Researchers at UC Riverside continue advancements with graphene, the single-atom thick carbon crystal that was the subject of this year's Nobel Prize in physics

Story content courtesy of University of California-Riverside, US

Researchers at the UC Riverside Bourns College of Engineering have built and successfully tested an amplifier made from graphene that could lead to more efficient circuits in electronic chips, such as those used in Bluetooth headsets and toll collection devices in cars. The demonstration at UCR of the graphene amplifier with signal processing functions is a major step forward in graphene technology because it is a transition from individual graphene devices to graphene circuits and chips, said Alexander Balandin, a professor of electrical engineering, who performed the work along with a graduate student and researchers at Rice University.
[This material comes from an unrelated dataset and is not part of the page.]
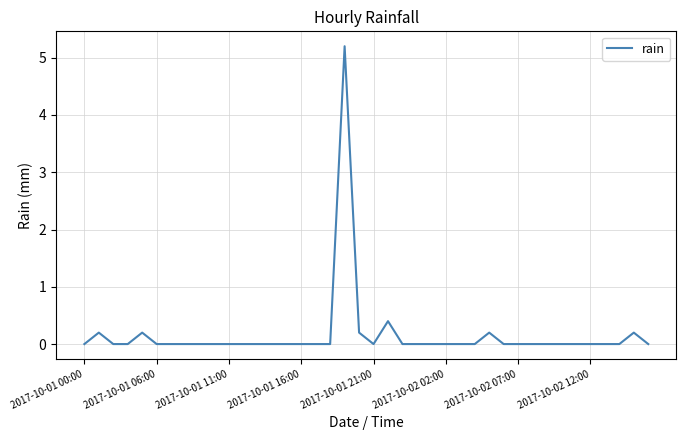

What is the maximum value shown in the chart?

5.2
The graphene amplifier reveals greater functionality and a faster speed because of graphene’s electrical ambipolarity (current conduction by negative and positive charges). It can be switched between different modes of operation by a simple change of applied voltage. These characteristics are expected to result in simpler and smaller chips, a faster system response and less power consumption.

The fabrication and experimental testing were performed in Balandin's Nano-Device Laboratory. The co-authors of the paper are Guanxiong Liu, one of Balandin’s graduate students, Kartik Mohanram, an assistant professor at Rice University, and Xuebei Yan, one of Mohanram's graduate students.

The researchers from Rice University designed the amplifier and testing protocol. Liu built the device in the UCR clean room. Liu and Yan then tested the amplifier in Balandin’s lab.